The economic disparities between residents of Milwaukee’s central city and other parts of the metropolitan area are well known. The suburbs, in particular, show lower rates of poverty and incarceration and higher income, education and home-ownership than many parts of the central city. That is especially true for one zip code.
For many, 53206 has become a metaphor for the challenges facing inner-city residents, especially residents of color. The areas high incarceration rate and low employment rate have attracted national and international reporting.
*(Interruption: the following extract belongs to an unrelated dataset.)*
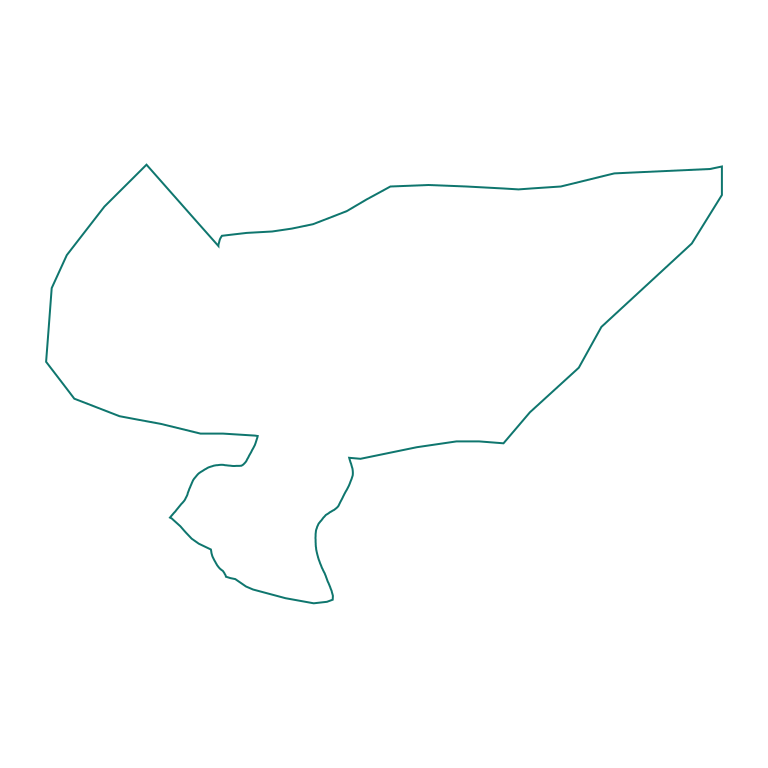 La Croix Chaubough, Castries, Saint Lucia
{"feature_id": "8701671B80997210152417", "entity_name": "La Croix Chaubough", "entity_type": "district", "adm_level": 2, "iso_a3": "LCA", "parent_name": "Saint Lucia", "parent_adm1": "Castries", "projection": "albers", "projection_center": [-60.941, 14.011], "detail": "fine", "context": "isolated", "style": "outline", "palette": "teal", "viewbox_px": 768, "rotation_deg": 0, "n_neighbors": 0, "source": "geoboundaries", "source_scale": "gbopen_adm2", "svg_char_len": 4968}
<svg xmlns="http://www.w3.org/2000/svg" viewBox="0 0 768 768"><path d="M146.5,164.7L104.4,206.6L66.8,255.1L51.7,288.1L48.8,326.6L46.1,361.8L67.7,390.0L74.3,398.7L96.3,407.2L119.5,416.2L137.6,419.6L160.9,423.9L200.5,433.6L223.0,433.6L255.0,435.6L256.9,435.9L257.7,436.0L257.5,437.0L255.4,443.6L255.1,444.3L254.9,445.0L254.3,446.1L253.7,447.3L253.0,448.6L252.0,450.3L251.7,451.0L251.1,452.2L250.3,453.6L249.6,454.8L248.9,456.1L248.2,457.6L247.5,458.7L246.9,459.9L246.3,461.1L245.5,462.2L244.6,463.2L243.6,464.2L243.1,464.7L242.4,465.1L241.5,465.7L240.2,465.8L238.9,465.9L237.6,465.9L236.1,465.9L234.7,466.0L233.2,466.0L231.9,465.9L230.4,465.7L229.1,465.6L228.0,465.5L227.1,465.4L226.4,465.3L225.0,465.2L223.6,464.9L222.2,464.8L221.0,464.8L219.6,464.9L218.1,465.1L217.3,465.2L216.6,465.2L215.3,465.4L213.7,465.7L212.3,466.2L210.9,466.6L209.7,467.0L208.3,467.5L207.2,468.1L206.1,468.8L204.9,469.4L203.8,470.1L202.6,470.9L200.9,471.9L200.2,472.4L199.4,472.9L198.9,473.3L198.1,474.0L197.1,475.1L196.2,476.2L195.3,477.3L194.1,478.7L193.7,479.3L193.0,480.4L192.4,481.8L191.9,482.9L191.2,484.6L190.8,485.5L190.4,486.4L190.1,487.3L189.4,488.7L189.0,489.9L188.4,491.5L187.8,493.0L187.5,494.4L187.0,495.6L186.4,496.8L185.6,498.3L185.2,499.2L184.5,500.4L183.7,501.4L182.5,502.8L181.3,504.0L180.5,505.0L179.6,506.1L178.7,507.2L177.9,508.2L176.9,509.4L176.1,510.4L175.3,511.5L174.4,512.4L173.5,513.4L172.6,514.5L171.7,515.5L170.8,516.6L170.0,517.6L171.8,518.5L173.3,519.9L180.4,526.3L184.2,530.7L186.1,532.8L188.2,535.0L191.7,538.7L198.8,543.7L210.9,549.5L211.2,551.1L211.3,551.8L211.4,552.5L211.5,553.2L211.7,553.9L211.9,554.6L212.1,555.3L212.3,556.0L212.6,556.8L212.9,557.4L213.3,558.2L213.8,559.2L214.1,559.8L214.5,560.6L215.0,561.4L215.4,562.1L215.9,563.1L216.3,563.7L216.6,564.3L217.0,565.0L217.4,565.6L217.9,566.2L218.4,566.9L219.0,567.6L219.6,568.3L220.1,568.8L221.0,569.5L221.6,570.1L222.4,570.5L223.0,571.1L223.4,571.7L223.9,572.4L224.4,573.2L224.7,573.9L225.1,574.5L225.5,575.2L225.8,575.9L225.9,576.7L230.4,578.1L235.3,579.1L237.3,580.5L242.4,584.0L246.0,586.5L253.0,589.5L285.5,598.2L313.7,603.3L327.0,601.8L332.7,599.7L332.9,595.8L332.7,595.0L332.5,594.3L332.3,593.5L332.0,592.6L331.8,591.8L331.7,591.1L331.4,590.4L331.1,589.6L330.8,588.9L330.5,588.2L330.3,587.4L330.0,586.7L329.7,586.0L329.4,585.2L329.1,584.5L328.8,583.8L328.5,583.0L328.1,582.3L327.8,581.6L327.5,580.9L327.2,580.0L326.9,579.2L326.7,578.6L326.4,577.8L326.1,577.1L325.9,576.3L325.6,575.6L325.3,574.9L325.0,574.2L324.7,573.3L324.3,572.6L323.8,571.7L323.5,571.0L323.1,570.3L322.7,569.3L322.4,568.7L322.0,568.0L321.7,567.2L321.4,566.5L321.2,565.8L320.8,564.9L320.5,564.2L320.2,563.5L319.9,562.7L319.7,562.0L319.4,561.3L319.2,560.6L318.9,560.0L318.6,559.1L318.3,558.0L318.0,557.2L317.9,556.5L317.6,555.6L317.4,554.8L317.2,554.0L317.0,553.2L316.8,552.3L316.6,551.5L316.5,550.8L316.3,550.1L316.2,549.4L316.1,548.7L316.1,547.9L316.0,547.3L315.8,546.4L315.8,545.6L315.7,544.7L315.7,543.8L315.7,543.1L315.6,542.3L315.6,541.3L315.6,540.3L315.6,539.5L315.5,538.6L315.5,537.9L315.5,537.1L315.6,536.3L315.6,535.5L315.6,534.7L315.6,534.0L315.7,533.3L315.8,532.4L315.9,531.4L316.0,530.5L316.2,529.8L316.4,529.1L316.8,528.2L317.0,527.3L317.3,526.5L317.8,525.5L318.1,524.8L318.4,524.1L318.8,523.4L319.4,522.7L319.9,522.1L320.3,521.5L320.8,521.0L321.3,520.5L321.8,519.8L322.4,519.0L323.0,518.2L323.6,517.4L324.2,516.9L324.7,516.3L325.3,515.6L325.8,515.0L326.5,514.6L327.1,514.2L327.8,513.8L328.4,513.4L329.0,513.0L329.6,512.4L330.3,512.1L331.1,511.6L331.8,511.2L332.4,510.8L333.1,510.4L333.8,510.1L334.4,509.7L335.0,509.2L335.8,508.6L336.6,507.9L337.3,507.3L337.8,506.7L338.3,506.2L338.6,505.5L339.0,504.9L339.3,504.1L339.7,503.4L340.0,502.7L340.4,501.9L340.9,501.0L341.2,500.4L341.8,499.3L342.4,498.1L342.8,497.3L343.1,496.6L343.4,496.0L343.8,495.3L344.1,494.6L344.4,494.0L344.8,493.3L345.2,492.5L345.6,491.8L345.9,491.2L346.4,490.5L346.8,489.7L347.2,489.0L347.6,488.2L348.0,487.5L348.3,486.8L348.7,486.1L349.0,485.4L349.3,484.7L349.6,484.0L349.9,483.2L350.2,482.5L350.4,481.8L350.7,481.1L351.1,480.1L351.4,479.4L351.7,478.6L351.9,477.9L352.2,477.0L352.5,476.1L352.7,475.4L352.8,474.7L352.8,473.9L352.9,473.0L352.8,472.1L352.8,471.2L352.7,470.4L352.6,469.6L352.5,468.8L352.2,467.7L351.9,466.9L351.7,466.0L351.5,465.4L351.3,464.6L351.1,463.8L350.8,463.1L350.5,462.3L350.2,461.3L350.0,460.6L349.7,459.7L349.5,458.9L349.2,457.8L360.5,458.8L416.9,447.2L456.5,441.4L479.1,441.4L503.5,443.3L529.9,412.3L578.8,367.7L601.4,326.9L691.8,243.5L721.9,195.0L721.9,166.5L710.0,169.0L631.1,172.6L614.3,173.4L604.0,175.9L560.8,186.5L532.3,188.4L518.5,189.4L503.7,188.5L466.4,186.5L433.9,185.2L428.4,185.0L423.9,185.2L390.4,186.5L378.5,193.0L366.5,199.5L355.8,205.8L346.8,211.1L337.3,214.8L313.0,224.2L291.8,228.6L272.1,231.5L246.8,232.9L232.9,234.5L221.9,235.8L220.9,237.4L220.4,238.3L219.8,239.6L219.3,241.5L219.1,242.4L218.7,243.7L218.4,245.0L218.4,246.0L196.3,221.1L146.5,164.7Z" fill="none" stroke="#0f766e" stroke-width="2"/></svg>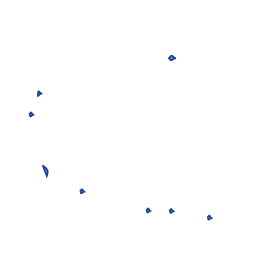 the border of Alifu Dhaalu, rotated 101°
{"feature_id": "MDV-5232", "entity_name": "Alifu Dhaalu", "entity_type": "Atoll", "adm_level": 1, "iso_a3": "MDV", "parent_name": "Maldives", "parent_adm1": "", "projection": "orthographic", "projection_center": [72.869, 3.67], "detail": "fine", "context": "isolated", "style": "filled", "palette": "blue", "viewbox_px": 256, "rotation_deg": 101, "n_neighbors": 0, "source": "natural_earth", "source_scale": "10m", "svg_char_len": 1076}
<svg xmlns="http://www.w3.org/2000/svg" viewBox="0 0 256 256"><g transform="rotate(101 128 128)"><path d="M190.9,198.5L181.0,204.6L180.9,204.7L183.3,200.3L185.8,198.4L188.4,198.2L190.9,198.5ZM50.5,94.2L50.5,94.3L51.4,96.3L52.9,97.7L53.4,99.0L51.7,101.3L50.5,100.5L48.8,99.5L48.8,97.8L49.9,96.2L50.5,94.2ZM205.1,90.1L206.0,91.4L207.2,92.3L207.2,93.1L204.9,94.2L203.1,93.2L203.3,92.3L204.4,91.4L205.1,90.1ZM198.9,158.6L199.6,159.9L200.4,160.5L200.8,160.8L201.1,161.7L198.7,162.8L196.9,161.7L197.1,160.8L198.2,159.9L198.9,158.6ZM200.5,28.6L201.2,29.9L201.7,30.3L202.4,30.9L202.6,31.7L200.2,32.8L198.4,31.7L198.7,30.9L199.8,29.9L200.5,28.6ZM201.2,67.2L202.0,68.6L202.9,69.2L203.1,69.5L203.3,70.3L200.9,71.4L200.7,71.2L199.2,70.3L199.5,69.5L200.5,68.6L201.2,67.2ZM133.1,223.2L133.2,223.3L133.9,224.6L135.1,225.4L135.4,226.2L132.9,227.4L131.1,226.2L131.5,225.4L132.5,224.6L133.1,223.2ZM110.7,219.4L110.8,219.5L111.3,220.3L111.6,220.8L113.0,221.7L113.8,222.4L112.3,223.0L109.2,223.0L109.0,222.3L110.1,221.0L110.7,219.4Z" fill="#3b82f6" stroke="#1e3a8a" stroke-width="1.5"/></g></svg>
A recently released study spanning 17 years tries to quantify, what it terms, the “ecosystem of disadvantage” in 53206. Marc Levine, a professor emeritus of history, economic development and urban studies at UW-Milwaukee, was the author of the research. Levine focused his discussion on concentrated and cumulative disadvantages, as well as the ecosystem of disadvantages a community can experience. He says that, while slightly different, all of these terms point to the same idea.
“We’re talking about a number of disadvantages – in terms of earnings inequality, income inequality, poverty, unemployment – all concentrated in a geographic space. When we talk about cumulative disadvantage, that also refers to that concentration, but it refers to an accumulation of those disadvantages interacting with one another over time,” Levine said. “When we talk about an ecosystem, that, more or less, references the same phenomenon of interlocking or interconnected kinds of disadvantages that form an ecosystem, for a lack of a better term, that characterizes the entire socioeconomic phenomena that are occurring in the neighborhood.”
The area Levine focused on for the report was Milwaukee’s 53206, infamously regarded as the zip code that incarcerates the highest percentage of black men in the United States. While some of the statistic are in dispute, Levine believes that there is much to learn and to say about the inequality the community clearly faces.
“Whether 53206 is the most incarcerated zip code in the United States or if it’s the 250th most incarcerated, it’s still a zip code that has much, much too high a level of mass incarceration. And that level of mass incarceration is one of the integral elements of cumulative disadvantages that we outline in the report,” Levine added.
When it comes to inequality, there are many elements that contribute to the issue. When compared to the rest of Milwaukee, the 53206 zip code experiences worse outcomes in education, employment, income, incarceration, and housing.
“Over one-fifth of employed residents of 53206 report income below the poverty level, a level of working poverty that far exceeds the rate elsewhere in Milwaukee,” the report explains. In addition, less than half of the prime working-age adults (those between the ages of 25 and 54) in 53206 held full-time jobs in 2017, compared to 69 percent in the city of Milwaukee and 75 percent in Milwaukee’s suburbs.